TASK DESCRIPTION
Reproduce the line that contains "하나씩 **TP를 소모해 오픈**해 주세요!" and every line after it through the end of the records, exactly, with nothing added.

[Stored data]
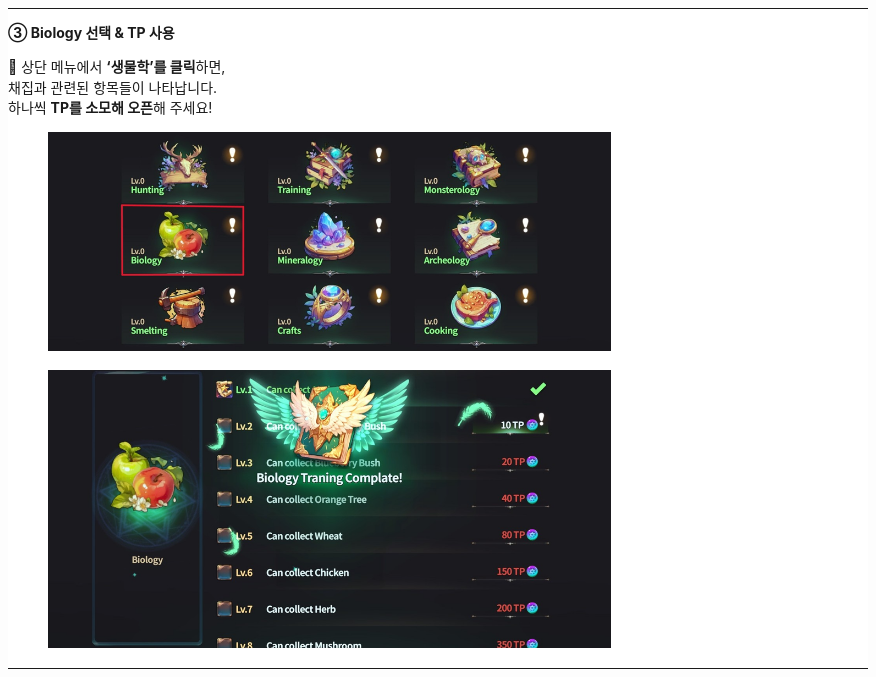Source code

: ***

**③ Biology 선택 & TP 사용**

🧬 상단 메뉴에서 **‘생물학’를 클릭**하면,\
채집과 관련된 항목들이 나타납니다.\
하나씩 **TP를 소모해 오픈**해 주세요!

<figure><img src="../.gitbook/assets/KakaoTalk_20250721_153717096_04 (1).jpg" alt="" width="563"><figcaption></figcaption></figure>

<figure><img src="../.gitbook/assets/KakaoTalk_20250721_153717096.jpg" alt="" width="563"><figcaption></figcaption></figure>

***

RESPONSE TO THE EXERCISE
하나씩 **TP를 소모해 오픈**해 주세요!

<figure><img src="../.gitbook/assets/KakaoTalk_20250721_153717096_04 (1).jpg" alt="" width="563"><figcaption></figcaption></figure>

<figure><img src="../.gitbook/assets/KakaoTalk_20250721_153717096.jpg" alt="" width="563"><figcaption></figcaption></figure>

***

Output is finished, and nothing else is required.